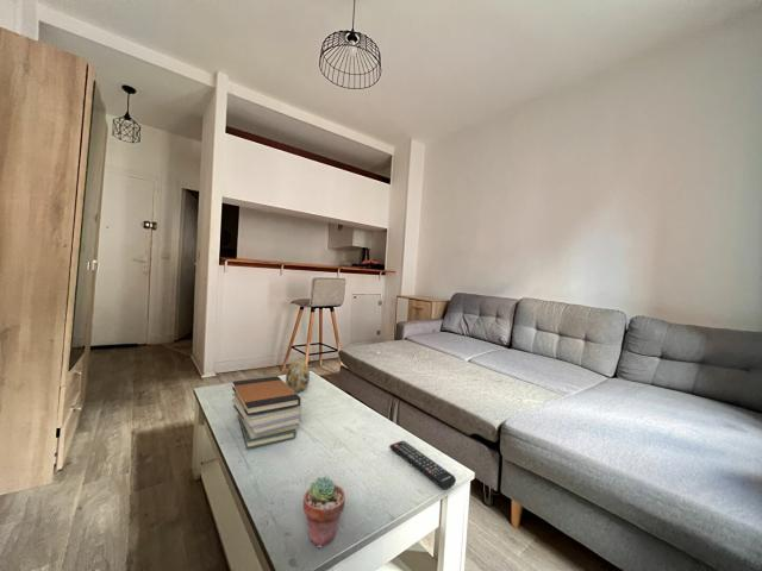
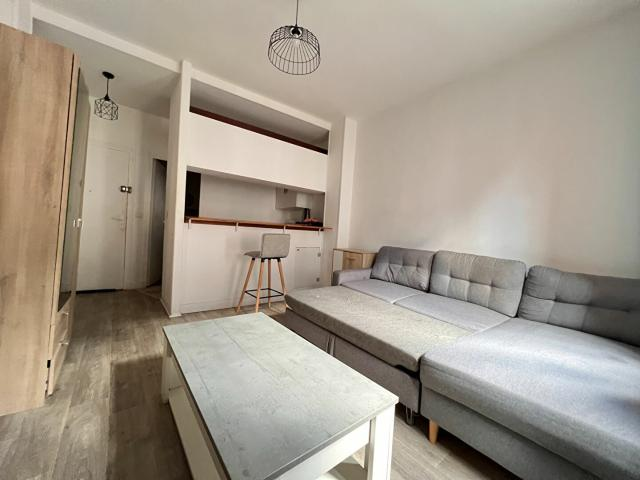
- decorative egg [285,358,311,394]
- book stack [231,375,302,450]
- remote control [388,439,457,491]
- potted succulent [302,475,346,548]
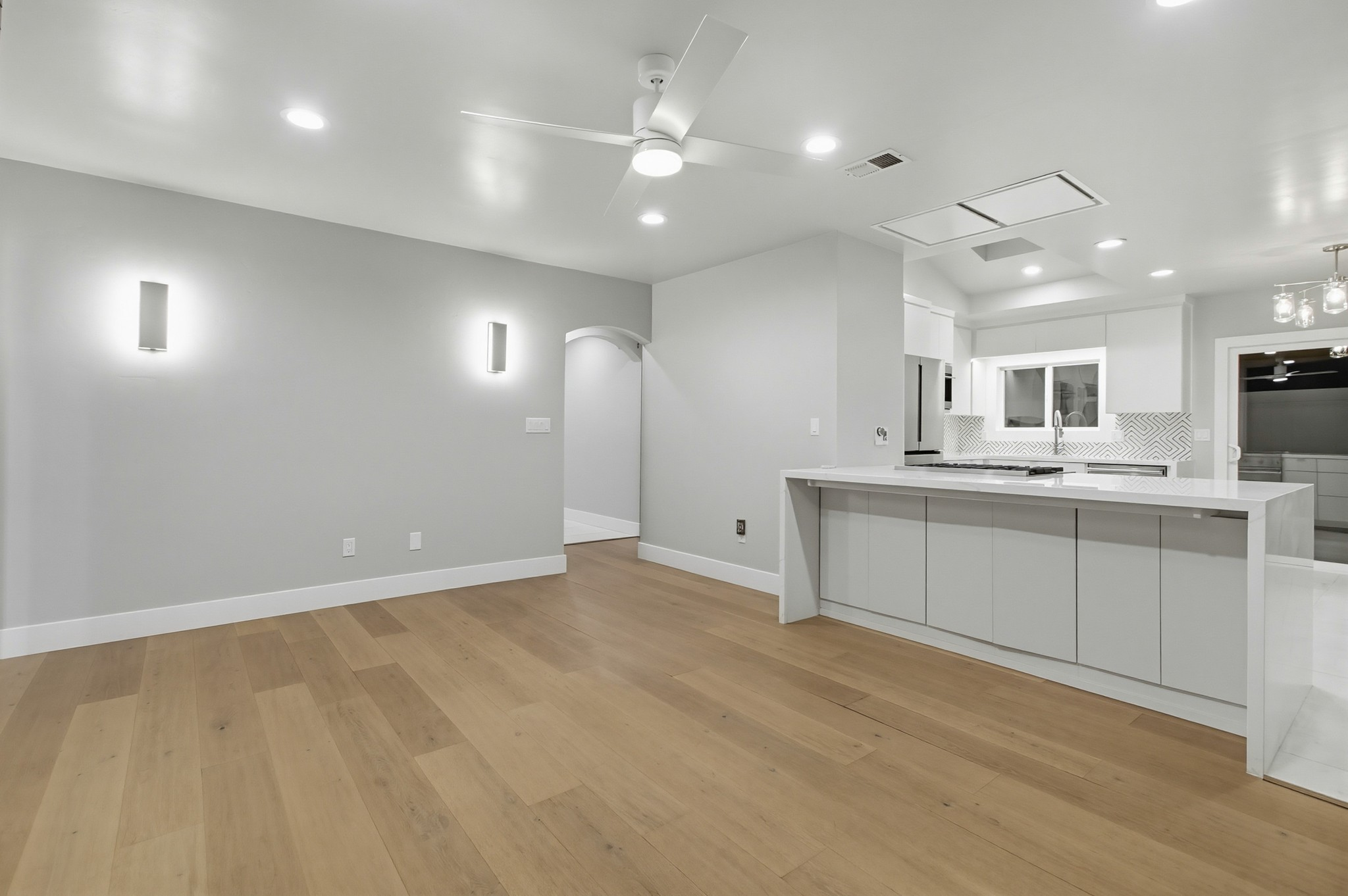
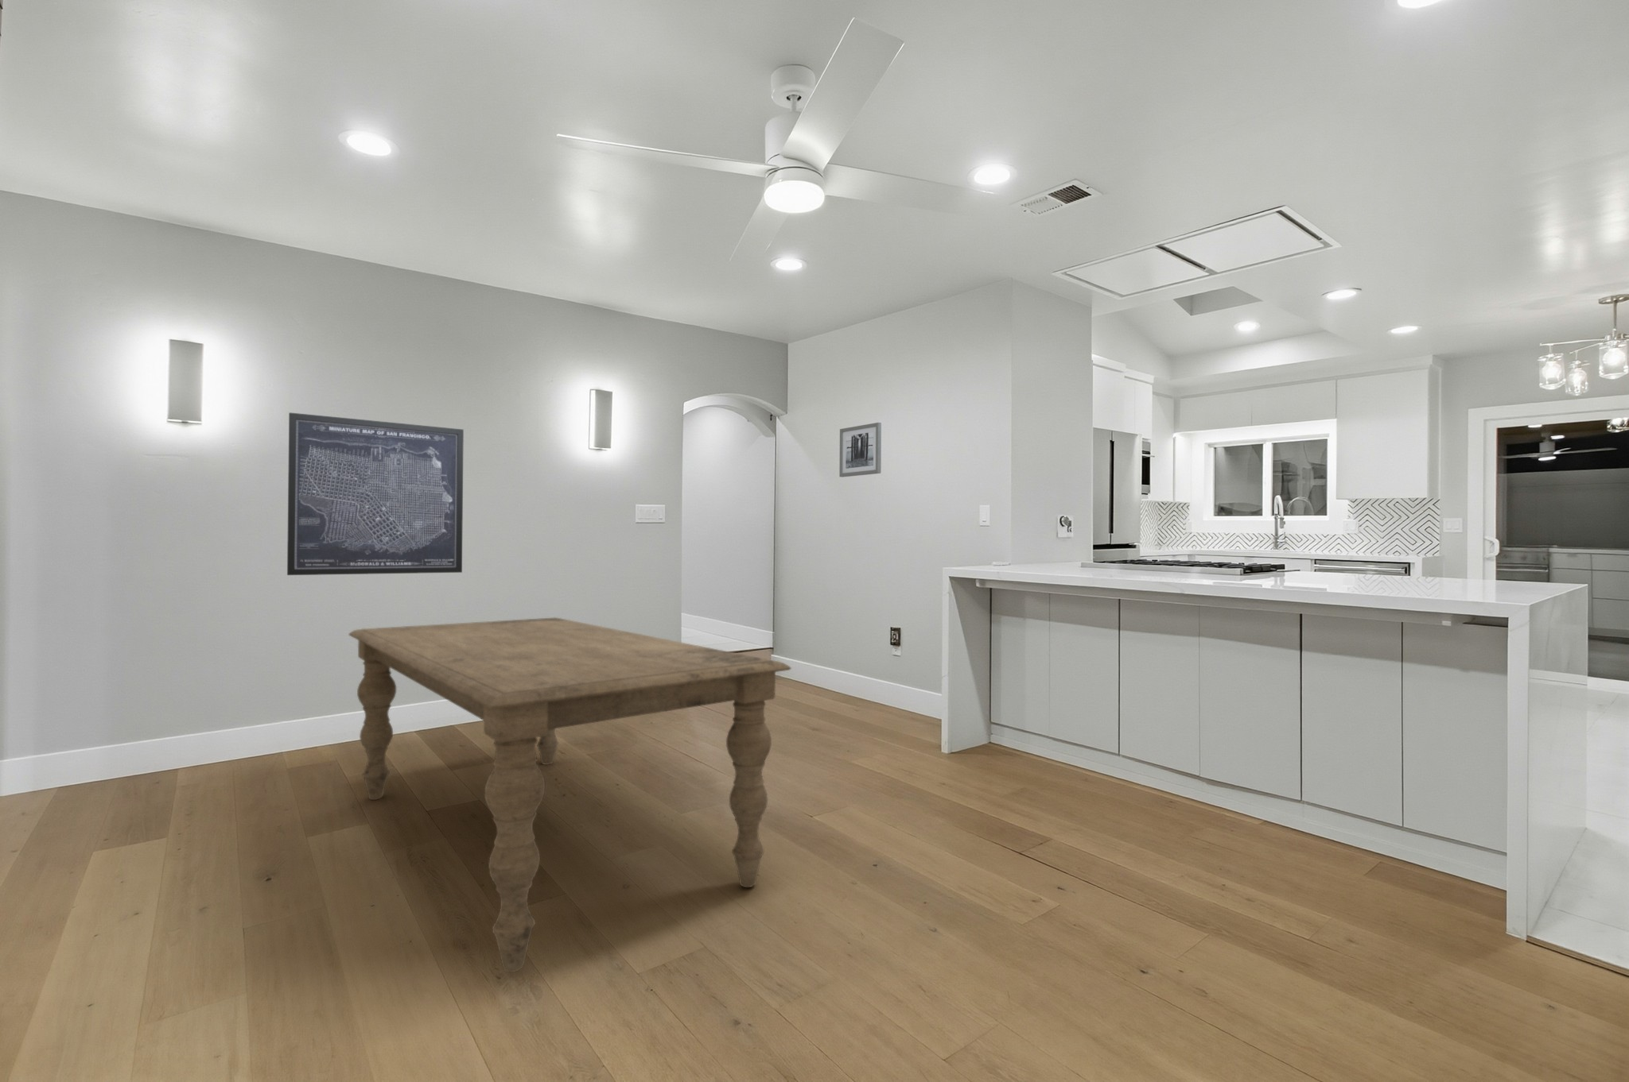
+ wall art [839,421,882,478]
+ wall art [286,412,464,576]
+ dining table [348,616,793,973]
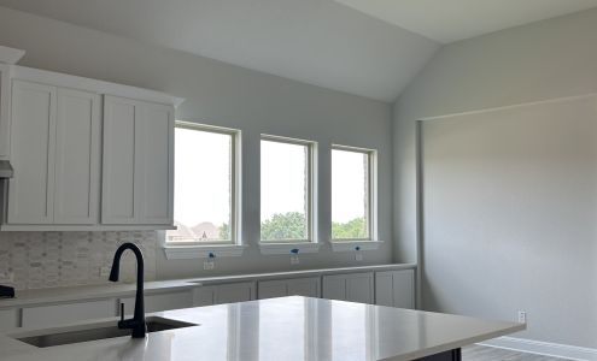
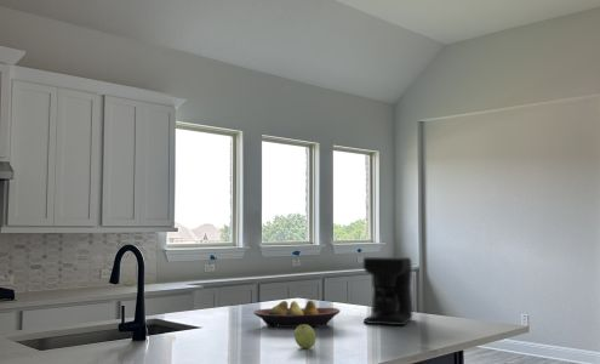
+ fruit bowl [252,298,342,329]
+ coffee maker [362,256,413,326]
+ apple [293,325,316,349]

────

◆ TASK BRIEF ◆
Could you find every line in the records above that has the string "wall" and copy it?

◆ RESPONSE ◆
+ wall art [839,421,882,478]
+ wall art [286,412,464,576]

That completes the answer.